IAOPA is calling on the European Parliament, Council and Commission to revise the proposals to limit the use of safety information in judicial proceedings only to cases where the accident investigation finds that willful or illegal actions were a factor in an accident.
Several years of negotiation on future rules for European airspace seems to have been undermined by a decision to scrap plans for a uniform ‘toolbox’ of applications which would have allowed states some latitude in applying airspace classifications. Talks on SERA, the Single European Sky Rules of the Air, were thought to have produced a consensus on how to proceed towards an airspace system based on the seven ICAO classifications, but with enough flexibility to cater for every state’s way of doing things. State regulators, however, are saying that the whole thing is back in the melting pot, with no reason given.
Under the Single European Sky framework regulations the EC proposed that states should comply with ICAO airspace classifications, but Eurocontrol surveys showed there were 20 different applications of the seven classifications across the continent. The ultimate objective in Europe is that somewhere between 2015 and 2020 we should have simplified airspace to the point where it can be described as ‘known with intent,’ ‘known with unknown intent’ and ‘uncontrolled’. The goal is to allow commercial aircraft to take the shortest possible route to a destination. This ‘free routing’ system calls for a new level of flexibility and means that ‘known’ traffic can enter a controller’s area without its precise intent – that is, where it will exit – being known. The debate on classification has been difficult, with 27 states each having their preferences, and it was agreed that a ‘toolbox’ of variations could be adopted to cater for them as long as each tool was applied in the same way so that a pilot knew what was expected. The EC seems now to have abandoned this toolbox, although there’s no information on exactly why. Certainly a lot of states were saying that they, and not the EC, were the signatories to the Chicago Convention and therefore had sovereignty over their own airspace.

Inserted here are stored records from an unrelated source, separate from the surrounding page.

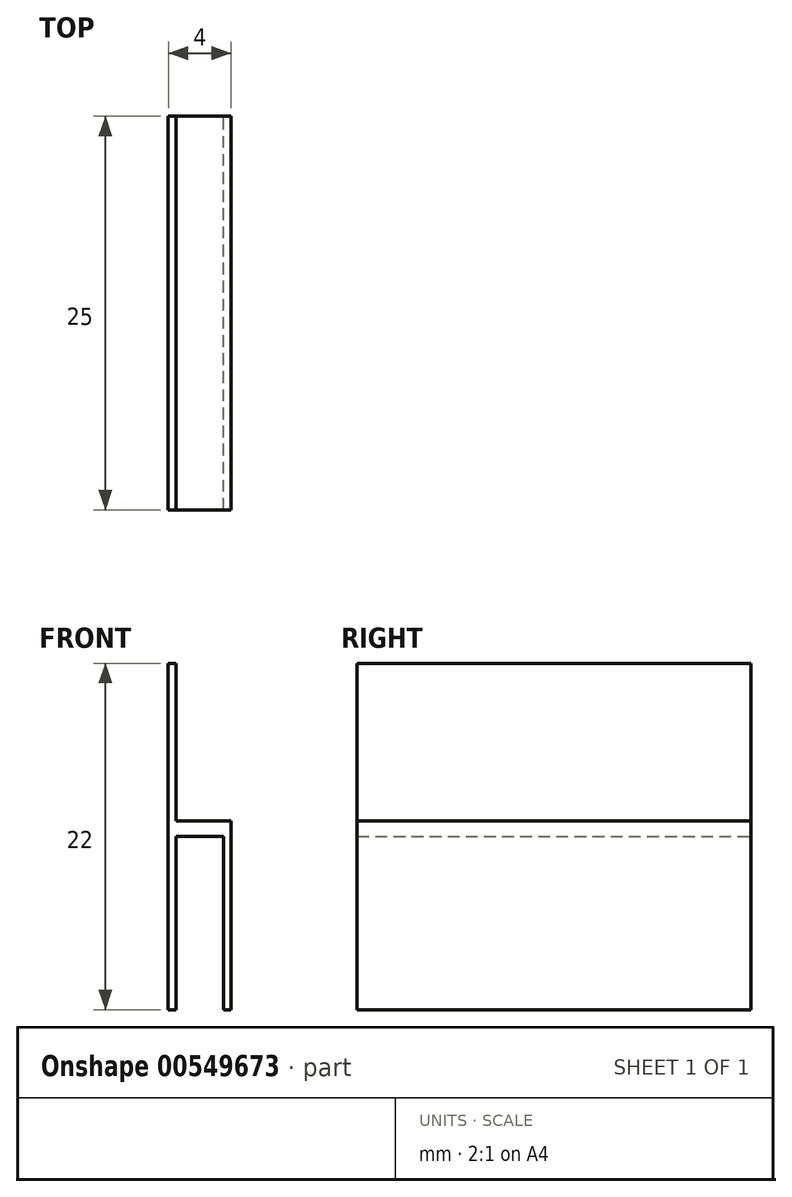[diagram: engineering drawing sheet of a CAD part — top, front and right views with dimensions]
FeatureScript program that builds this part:
annotation { "Feature Type Name" : "Feature", "Feature Type Description" : "" }
export const myFeature = defineFeature(function(context is Context, id is Id, definition is map)
    precondition{}
    {
        {
            var Q0;
            Q0=qCreatedBy(makeId("Front.planeOp"),FACE);
            var sketch = newSketch(context, id + "F0", { "sketchPlane" : qUnion([Q0])});
            skLineSegment(sketch, "E0.bottom", {"start": v(-33.7, 10.17) * mm, "end": v(-33.2, 10.17) * mm});
            skLineSegment(sketch, "E0.top", {"start": v(-33.7, -11.83) * mm, "end": v(-33.2, -11.83) * mm});
            skLineSegment(sketch, "E0.left", {"start": v(-33.7, 10.17) * mm, "end": v(-33.7, -11.83) * mm});
            skLineSegment(sketch, "E0.right", {"start": v(-33.2, 10.17) * mm, "end": v(-33.2, 0.17) * mm});
            skLineSegment(sketch, "E1.top", {"start": v(-30.2, -11.83) * mm, "end": v(-29.7, -11.83) * mm});
            skLineSegment(sketch, "E1.right", {"start": v(-29.7, 0.17) * mm, "end": v(-29.7, -11.83) * mm});
            skPoint(sketch, "E2.oppositeSnap0", {"position": v(-33.2, -0.83) * mm});
            skLineSegment(sketch, "E2.bottom", {"start": v(-33.2, 0.17) * mm, "end": v(-30.2, 0.17) * mm});
            skLineSegment(sketch, "E2.top", {"start": v(-33.2, -0.83) * mm, "end": v(-30.2, -0.83) * mm});
            skLineSegment(sketch, "E2.left", {"start": v(-33.2, 0.17) * mm, "end": v(-33.2, 0.17) * mm});
            skLineSegment(sketch, "E3", {"start": v(-33.2, -0.83) * mm, "end": v(-33.2, -11.83) * mm});
            skLineSegment(sketch, "E4", {"start": v(-30.2, -0.83) * mm, "end": v(-30.2, -11.83) * mm});
            skLineSegment(sketch, "E5", {"start": v(-30.2, 0.17) * mm, "end": v(-29.7, 0.17) * mm});
            skSolve(sketch);
        }
        {
            var Q0;
            Q0 = qSketchRegion(id + "F0", true);
            extrude(context, id + "F1", {"entities" : qUnion([Q0]), "depth" : 25 * mm, "offsetDistance" : 25 * mm});
        }
    });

AOPA Ireland up and running
Newly re-established AOPA Ireland, launched following the visit of IAOPA Senior Vice President Martin Robinson to Ireland in August 2009, is now very active, recognised by the Irish Aviation Authority (IAA) as an official representative body for GA. The Association was launched by pilot Jim Breslin offering free membership in order to get established, and will be holding its first Annual General Meeting in Athlone in August to decide on membership dues. Jim Breslin says: “We took over a great name and representative body, AOPA Ireland, and continue to provide information and representation, and with the assistance of AOPA UK we have provided members with the UK magazine General Aviation. Alas, the free membership had to come to an end sometime, and that time is now. We will be electing a committee to run the show. I’m glad I took on the challenge – the experience has been very testing, but so interesting that it made it all worthwhile.”

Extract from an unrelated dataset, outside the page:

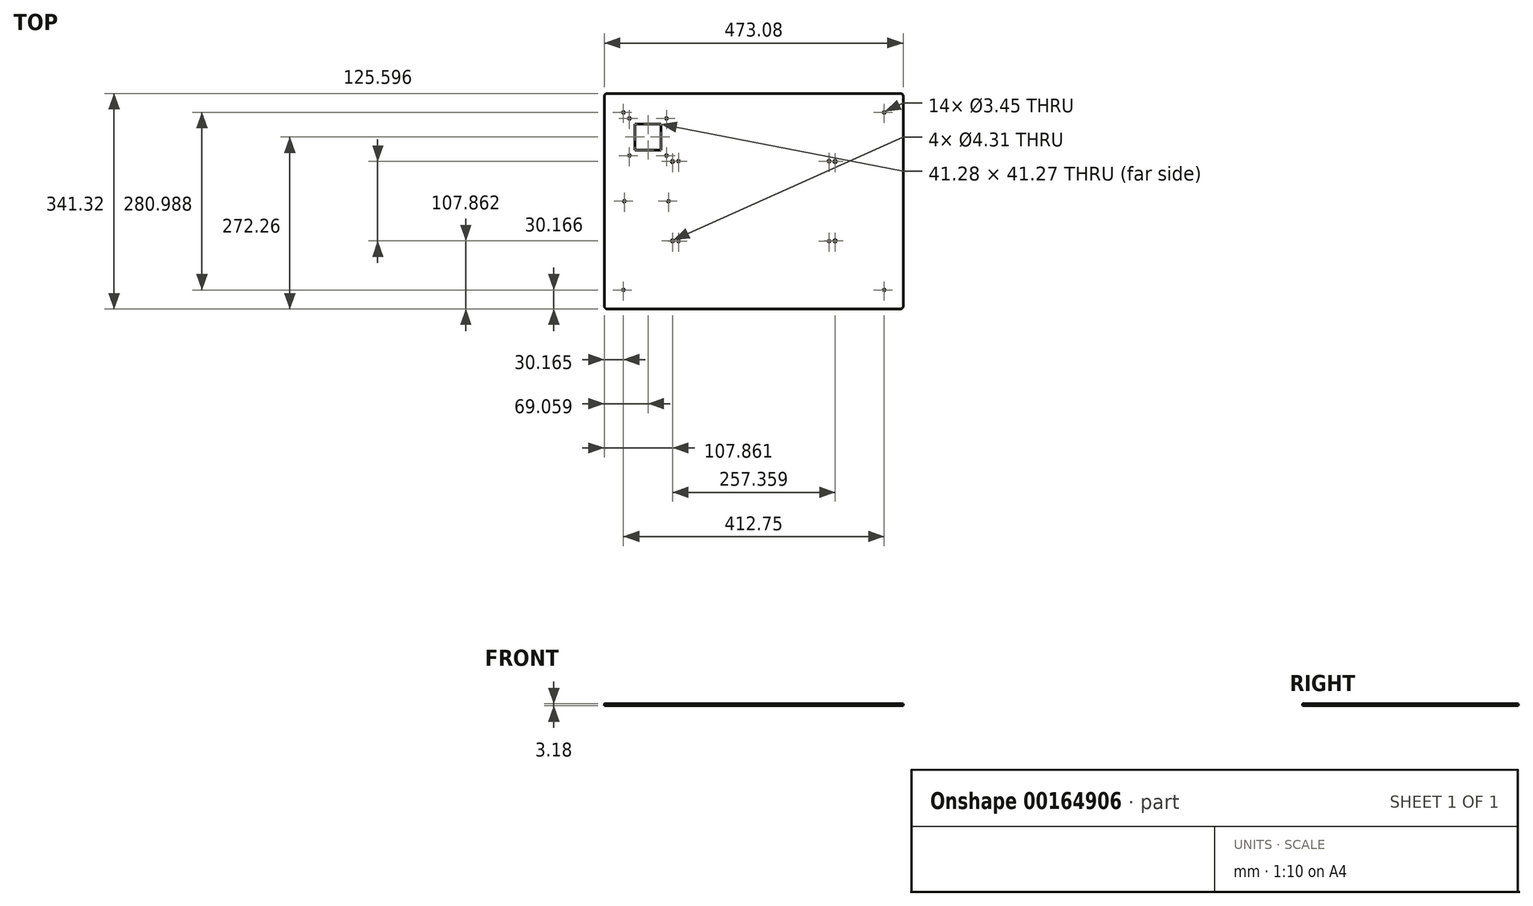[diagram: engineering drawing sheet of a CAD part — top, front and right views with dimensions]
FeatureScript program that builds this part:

World Assembly – the final countdown
The 2010 IAOPA World Assembly in Tel Aviv begins on June 6th. Yigal Merav of AOPA Israel reports that all is set and ready; the Israelis expect some 80 delegates from around the world including the USA, Japan, Korea, China, the Philippines, Canada, Germany, the UK, Italy, Austria, Belgium, Greece, Sweden, Botswana, the Netherlands, Switzerland and Russia, and some 15 GA aircraft are flying in.